I'd be more willing to forgive the assertion if the same people blaming the media were also writing pieces blaming Joe Paterno, and criticizing Paterno, and writing articles about what a human rights travesty he enabled by not doing enough to keep a child molester off campus. But that isn't the case. Blaming the media has become a convenient copout, a wonderful little ploy to immediately engender sympathy. The hypocrisy isn't even realized. The same people attacking ESPN for being one-sighted don't even realize that they are being one-sighted, that they aren't even donating a second of time criticizing Paterno for something he himself has apologized for.

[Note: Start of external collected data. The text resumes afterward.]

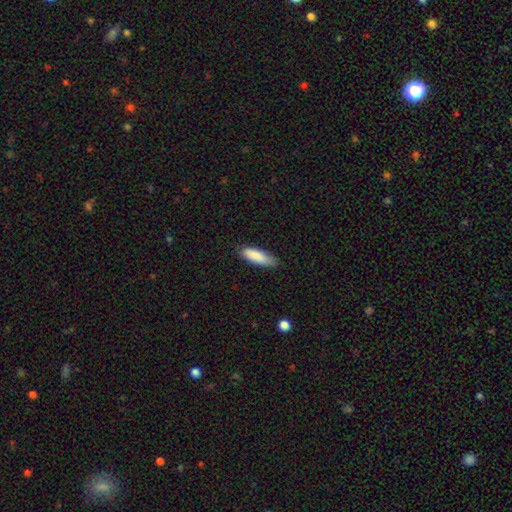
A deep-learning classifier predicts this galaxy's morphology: This is clearly a smooth galaxy (87%). How rounded: possibly cigar-shaped (50%). Merging: likely none (76%).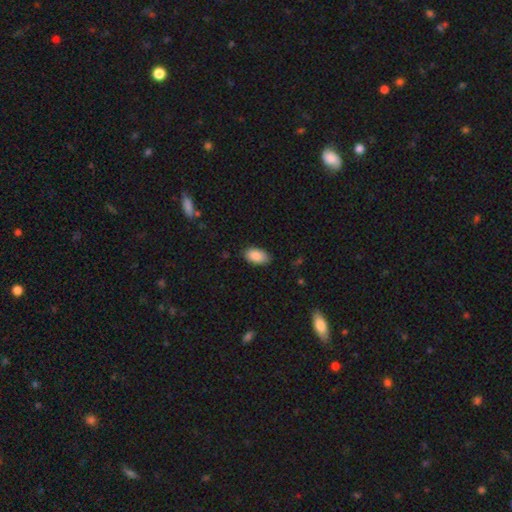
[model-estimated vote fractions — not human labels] Smooth or featured?
  - smooth: 87% *
  - star or artifact: 7%
  - featured or disk: 6%
How rounded?
  - in between: 94% *
  - round: 4%
  - cigar-shaped: 2%
Merging?
  - none: 84% *
  - minor disturbance: 12%
  - major disturbance: 2%
  - merger: 1%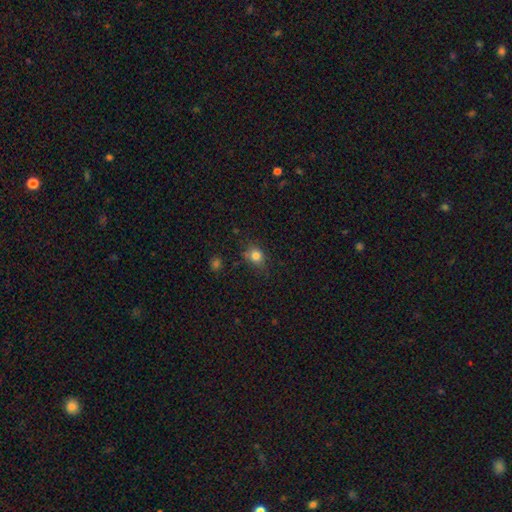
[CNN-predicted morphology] Smooth or featured: smooth — 80% (star or artifact — 12%)
How rounded: round — 64% (in between — 35%)
Merging: none — 73% (minor disturbance — 19%)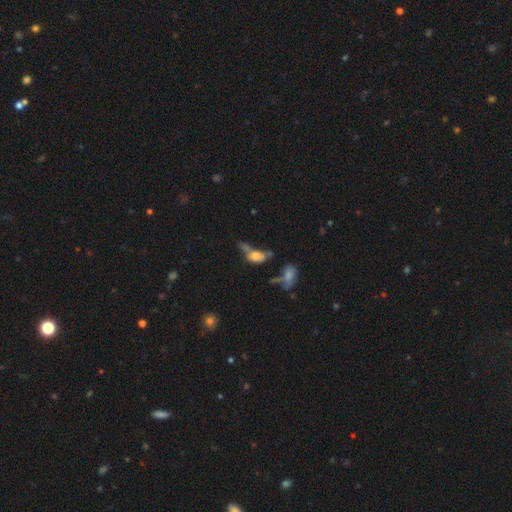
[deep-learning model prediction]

It's pure semantics.

And don't give me this crap about "waiting until all the facts are out." How can there be enough facts that no one is wrong in making a judgment about Sandusky, but somehow, the same rules doesn't apply to Paterno? What information could anyone be holding onto that's going to exonerate Paterno? The bottom line is that after the 2002 incident, when Paterno was informed of Sandusky violating a child, he did nothing to get Sandusky off campus. He did nothing to put him in jail. He did the absolute bare minimum, and it was his lack of initiative that may have allowed future instances of children getting raped. That is a fact. So before I listen to even another complaint that the media is in the wrong, I want to hear the defense of Paterno. I want to hear an argument why it's wrong for the media to focus on him and why he doesn't deserve any criticism. Until I actually hear this expressed, I don't want to hear excuses for him. Right now, he simply doesn't deserve them.

And as for the "it will do nothing for the victims" card, that's even more insulting. That argument is so infuriating that I'm ashamed it's coming from the mouths of Penn State students. I'm ashamed that otherwise bright students can be so dumb. No, axing Paterno won't give those children their innocence back. But neither does axing Sandusky. Neither does axing Spanier. By this logic, nothing should punishable. We might as well not even have prisons if this is something people actually believe, that someone like Paterno shouldn't be held responsible for his actions simply because there isn't a time machine to undo it all. It isn't about fixing a problem; nothing can be done to Sandusky or anyone that will get those victims their childhood back. It's about doing what's right. It's about not letting Paterno slide after sitting on the Sandusky information for at least nine years and doing nothing about it, for not putting a stop to that sham of a charity organization. It's about having ethics and morals and dignity, not having blind allegiance in someone because of how good they used to be.

Like it or not, the media has every right to tarnish Joe Paterno's legacy. There are two types of people in this world: people who call the police when someone tells them a child has been molested, and people who do nothing about it. Joe Paterno was the second. He had enough ammunition to put Jerry Sandusky away for life, and for at least nine years he did nothing. He sat on that information. For at least nine years, he allowed Sandusky to walk free, even with the knowledge, even at it's very vaguest -- according to the grand jury testimony -- that Sandusky had been seen "fondling or doing something of a sexual nature to a young boy."

It's simply indefensible.

Besides, PSU loyalists need to realize that even if the media really is wrongly ignoring Sandusky to focus on Paterno, PSU loyalists are wrongly ignoring Paterno to focus on the media. Either way, the blame game is being played, and it isn't being played fairly.